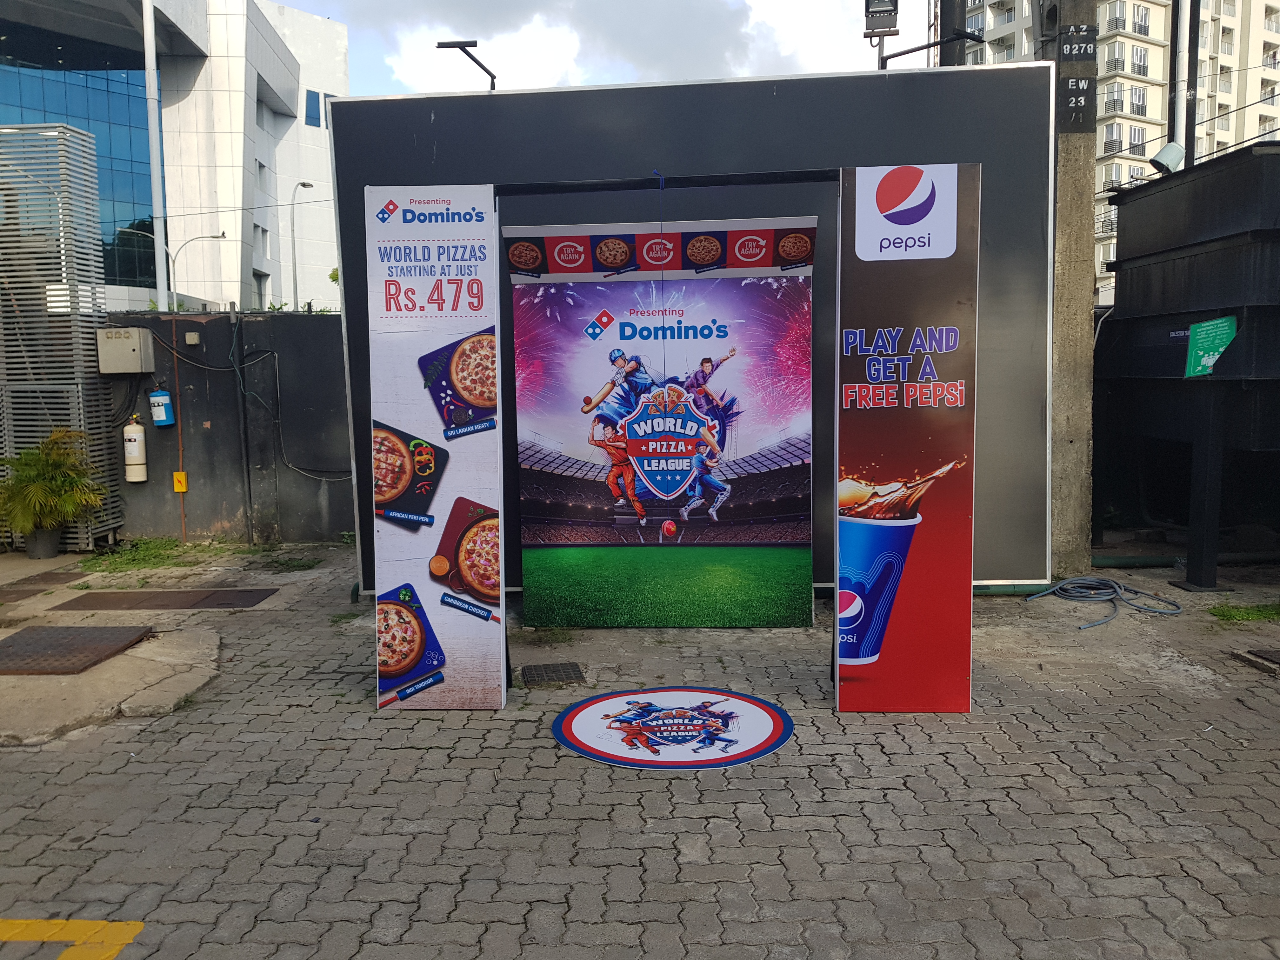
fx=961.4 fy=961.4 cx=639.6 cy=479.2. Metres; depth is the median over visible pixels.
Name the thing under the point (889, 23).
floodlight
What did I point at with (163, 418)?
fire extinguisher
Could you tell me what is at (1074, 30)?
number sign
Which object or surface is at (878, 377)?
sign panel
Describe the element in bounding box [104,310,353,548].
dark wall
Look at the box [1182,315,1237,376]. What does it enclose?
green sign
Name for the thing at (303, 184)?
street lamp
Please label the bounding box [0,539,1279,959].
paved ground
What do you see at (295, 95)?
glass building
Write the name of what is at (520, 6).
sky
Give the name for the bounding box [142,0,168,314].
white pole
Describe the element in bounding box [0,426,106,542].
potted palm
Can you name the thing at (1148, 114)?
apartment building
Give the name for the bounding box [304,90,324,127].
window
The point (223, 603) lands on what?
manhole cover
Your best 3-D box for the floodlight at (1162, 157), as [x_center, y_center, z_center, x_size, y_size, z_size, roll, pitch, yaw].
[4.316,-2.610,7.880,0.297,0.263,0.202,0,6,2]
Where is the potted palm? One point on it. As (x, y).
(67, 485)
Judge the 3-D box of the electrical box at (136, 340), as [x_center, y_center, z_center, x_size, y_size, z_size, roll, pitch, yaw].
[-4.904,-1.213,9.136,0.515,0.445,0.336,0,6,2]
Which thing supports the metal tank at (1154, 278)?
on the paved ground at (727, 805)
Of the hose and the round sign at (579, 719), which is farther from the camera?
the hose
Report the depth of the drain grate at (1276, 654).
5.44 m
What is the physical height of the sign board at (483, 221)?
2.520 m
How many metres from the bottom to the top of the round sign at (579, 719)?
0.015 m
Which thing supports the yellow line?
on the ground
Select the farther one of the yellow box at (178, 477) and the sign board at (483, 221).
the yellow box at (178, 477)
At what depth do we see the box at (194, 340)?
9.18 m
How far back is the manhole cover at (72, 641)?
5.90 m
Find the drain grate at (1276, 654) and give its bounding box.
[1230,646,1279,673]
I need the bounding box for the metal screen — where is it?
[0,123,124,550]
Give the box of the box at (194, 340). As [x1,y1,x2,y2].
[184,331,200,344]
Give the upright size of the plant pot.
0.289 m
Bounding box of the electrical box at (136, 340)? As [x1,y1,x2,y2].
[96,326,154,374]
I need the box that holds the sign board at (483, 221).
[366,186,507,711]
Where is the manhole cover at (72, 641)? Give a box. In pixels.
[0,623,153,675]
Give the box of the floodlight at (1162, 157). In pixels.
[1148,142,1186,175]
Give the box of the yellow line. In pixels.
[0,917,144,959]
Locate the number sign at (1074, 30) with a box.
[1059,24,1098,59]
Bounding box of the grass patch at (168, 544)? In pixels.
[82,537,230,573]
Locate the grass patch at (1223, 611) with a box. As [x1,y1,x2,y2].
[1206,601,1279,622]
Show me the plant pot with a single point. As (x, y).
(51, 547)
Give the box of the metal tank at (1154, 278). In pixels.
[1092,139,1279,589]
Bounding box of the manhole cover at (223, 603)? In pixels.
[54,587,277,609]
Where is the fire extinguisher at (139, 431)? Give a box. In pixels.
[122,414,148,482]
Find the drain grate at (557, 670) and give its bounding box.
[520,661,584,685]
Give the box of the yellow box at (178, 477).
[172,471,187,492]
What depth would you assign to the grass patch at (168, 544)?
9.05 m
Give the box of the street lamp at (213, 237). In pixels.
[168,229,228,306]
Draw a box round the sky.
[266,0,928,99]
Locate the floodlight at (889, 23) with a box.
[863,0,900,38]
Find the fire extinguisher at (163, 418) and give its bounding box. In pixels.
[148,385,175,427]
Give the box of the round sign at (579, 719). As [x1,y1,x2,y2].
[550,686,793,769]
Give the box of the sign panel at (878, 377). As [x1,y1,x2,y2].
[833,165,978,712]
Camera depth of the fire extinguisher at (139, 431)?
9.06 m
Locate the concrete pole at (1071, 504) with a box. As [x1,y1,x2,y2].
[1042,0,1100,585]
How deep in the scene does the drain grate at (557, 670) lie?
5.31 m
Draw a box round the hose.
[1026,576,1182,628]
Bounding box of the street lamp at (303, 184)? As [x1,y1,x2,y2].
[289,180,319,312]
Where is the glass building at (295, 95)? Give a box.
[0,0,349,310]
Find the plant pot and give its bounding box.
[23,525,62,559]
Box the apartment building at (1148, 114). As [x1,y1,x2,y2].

━━━━━━━━━━━━━━━━

## [Work instructions]
Restate every record above word for word, without images.

## [Task output]
fx=961.4 fy=961.4 cx=639.6 cy=479.2. Metres; depth is the median over visible pixels.
Name the thing under the point (889, 23).
floodlight
What did I point at with (163, 418)?
fire extinguisher
Could you tell me what is at (1074, 30)?
number sign
Which object or surface is at (878, 377)?
sign panel
Describe the element in bounding box [104,310,353,548].
dark wall
Look at the box [1182,315,1237,376]. What does it enclose?
green sign
Name for the thing at (303, 184)?
street lamp
Please label the bounding box [0,539,1279,959].
paved ground
What do you see at (295, 95)?
glass building
Write the name of what is at (520, 6).
sky
Give the name for the bounding box [142,0,168,314].
white pole
Describe the element in bounding box [0,426,106,542].
potted palm
Can you name the thing at (1148, 114)?
apartment building
Give the name for the bounding box [304,90,324,127].
window
The point (223, 603) lands on what?
manhole cover
Your best 3-D box for the floodlight at (1162, 157), as [x_center, y_center, z_center, x_size, y_size, z_size, roll, pitch, yaw].
[4.316,-2.610,7.880,0.297,0.263,0.202,0,6,2]
Where is the potted palm? One point on it. As (x, y).
(67, 485)
Judge the 3-D box of the electrical box at (136, 340), as [x_center, y_center, z_center, x_size, y_size, z_size, roll, pitch, yaw].
[-4.904,-1.213,9.136,0.515,0.445,0.336,0,6,2]
Which thing supports the metal tank at (1154, 278)?
on the paved ground at (727, 805)
Of the hose and the round sign at (579, 719), which is farther from the camera?
the hose
Report the depth of the drain grate at (1276, 654).
5.44 m
What is the physical height of the sign board at (483, 221)?
2.520 m
How many metres from the bottom to the top of the round sign at (579, 719)?
0.015 m
Which thing supports the yellow line?
on the ground
Select the farther one of the yellow box at (178, 477) and the sign board at (483, 221).
the yellow box at (178, 477)
At what depth do we see the box at (194, 340)?
9.18 m
How far back is the manhole cover at (72, 641)?
5.90 m
Find the drain grate at (1276, 654) and give its bounding box.
[1230,646,1279,673]
I need the bounding box for the metal screen — where is it?
[0,123,124,550]
Give the box of the box at (194, 340). As [x1,y1,x2,y2].
[184,331,200,344]
Give the upright size of the plant pot.
0.289 m
Bounding box of the electrical box at (136, 340)? As [x1,y1,x2,y2].
[96,326,154,374]
I need the box that holds the sign board at (483, 221).
[366,186,507,711]
Where is the manhole cover at (72, 641)? Give a box. In pixels.
[0,623,153,675]
Give the box of the floodlight at (1162, 157). In pixels.
[1148,142,1186,175]
Give the box of the yellow line. In pixels.
[0,917,144,959]
Locate the number sign at (1074, 30) with a box.
[1059,24,1098,59]
Bounding box of the grass patch at (168, 544)? In pixels.
[82,537,230,573]
Locate the grass patch at (1223, 611) with a box. As [x1,y1,x2,y2].
[1206,601,1279,622]
Show me the plant pot with a single point. As (x, y).
(51, 547)
Give the box of the metal tank at (1154, 278). In pixels.
[1092,139,1279,589]
Bounding box of the manhole cover at (223, 603)? In pixels.
[54,587,277,609]
Where is the fire extinguisher at (139, 431)? Give a box. In pixels.
[122,414,148,482]
Find the drain grate at (557, 670) and give its bounding box.
[520,661,584,685]
Give the box of the yellow box at (178, 477).
[172,471,187,492]
What depth would you assign to the grass patch at (168, 544)?
9.05 m
Give the box of the street lamp at (213, 237). In pixels.
[168,229,228,306]
Draw a box round the sky.
[266,0,928,99]
Locate the floodlight at (889, 23) with a box.
[863,0,900,38]
Find the fire extinguisher at (163, 418) and give its bounding box. In pixels.
[148,385,175,427]
Give the box of the round sign at (579, 719). As [x1,y1,x2,y2].
[550,686,793,769]
Give the box of the sign panel at (878, 377). As [x1,y1,x2,y2].
[833,165,978,712]
Camera depth of the fire extinguisher at (139, 431)?
9.06 m
Locate the concrete pole at (1071, 504) with a box. As [x1,y1,x2,y2].
[1042,0,1100,585]
How deep in the scene does the drain grate at (557, 670) lie?
5.31 m
Draw a box round the hose.
[1026,576,1182,628]
Bounding box of the street lamp at (303, 184)? As [x1,y1,x2,y2].
[289,180,319,312]
Where is the glass building at (295, 95)? Give a box.
[0,0,349,310]
Find the plant pot and give its bounding box.
[23,525,62,559]
Box the apartment building at (1148, 114). As [x1,y1,x2,y2].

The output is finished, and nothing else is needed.